13 de mayo de 2010

Portarretrato de una joven recatada (Capítulo II)



Mientras el traqueteo de los ejes del automóvil reverberaba en mis cuartos
traseros como redoble de tambor guineano me sentí liviana y serena por unos
momentos. Mi destino me esperaba como los lirios del campo esperan a la
primavera para florecer súbita e inesperadamente,atontolinados por el invierno.
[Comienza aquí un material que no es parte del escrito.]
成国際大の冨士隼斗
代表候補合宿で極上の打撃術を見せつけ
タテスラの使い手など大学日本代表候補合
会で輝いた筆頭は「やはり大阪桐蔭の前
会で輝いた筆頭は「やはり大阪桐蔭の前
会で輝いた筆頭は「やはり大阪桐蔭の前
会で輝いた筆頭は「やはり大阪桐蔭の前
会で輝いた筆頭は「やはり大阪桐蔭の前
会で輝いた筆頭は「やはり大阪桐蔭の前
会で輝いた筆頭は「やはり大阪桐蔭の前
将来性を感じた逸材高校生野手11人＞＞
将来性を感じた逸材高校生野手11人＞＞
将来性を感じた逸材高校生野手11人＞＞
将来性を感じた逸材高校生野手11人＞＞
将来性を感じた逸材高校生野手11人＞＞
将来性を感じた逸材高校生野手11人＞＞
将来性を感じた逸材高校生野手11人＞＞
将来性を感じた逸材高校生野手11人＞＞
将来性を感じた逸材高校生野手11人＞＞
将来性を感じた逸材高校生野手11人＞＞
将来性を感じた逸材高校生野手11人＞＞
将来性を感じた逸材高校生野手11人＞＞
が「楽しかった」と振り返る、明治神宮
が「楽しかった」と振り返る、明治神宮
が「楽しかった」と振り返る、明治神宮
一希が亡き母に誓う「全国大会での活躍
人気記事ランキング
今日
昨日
Ante tal calma chicha relajóseme la presión metacarpiana sobre mi ya citado
pañuelo. Y por tanto, cuando el metálico carruaje, bruscamente, gripó su
empecinado avance, la pieza de tela deslizóse entre mis dedos como la arena de
aquella playa, aquella cala remota a la que fuimos con la abuela Gertrud. Y
entonces, la puerta abierta, el carnet de abono al autobús, el hirsuto rostro del
cochero y su ademán de afirmación con la testa, el gesto amable de su
interlocutor, mi corazón acongojado y en otro lado. Y allí estaba él, el fornido
capitán de mi alma, mi indomable equino, el pecaminoso baluarte de mis sueños
adolescentes. Dando dos decididos pasos al frente, dobló el lomo, ergo, se
deslomó, y recogió mi pañuelo yacente con su vellosa y varonil mano.
Ofreciéndomelo, me dijo:
- Toma tu pañuelo que se te ha caído, maja.
Dijo con un acento provinciano, que provocó que mis mejillas se incendiaran y que
me ruborizara ante este encuentro como la prepúber que hacia escasos tres
meses, en mi vigesimotercer aniversario, había dejado de ser.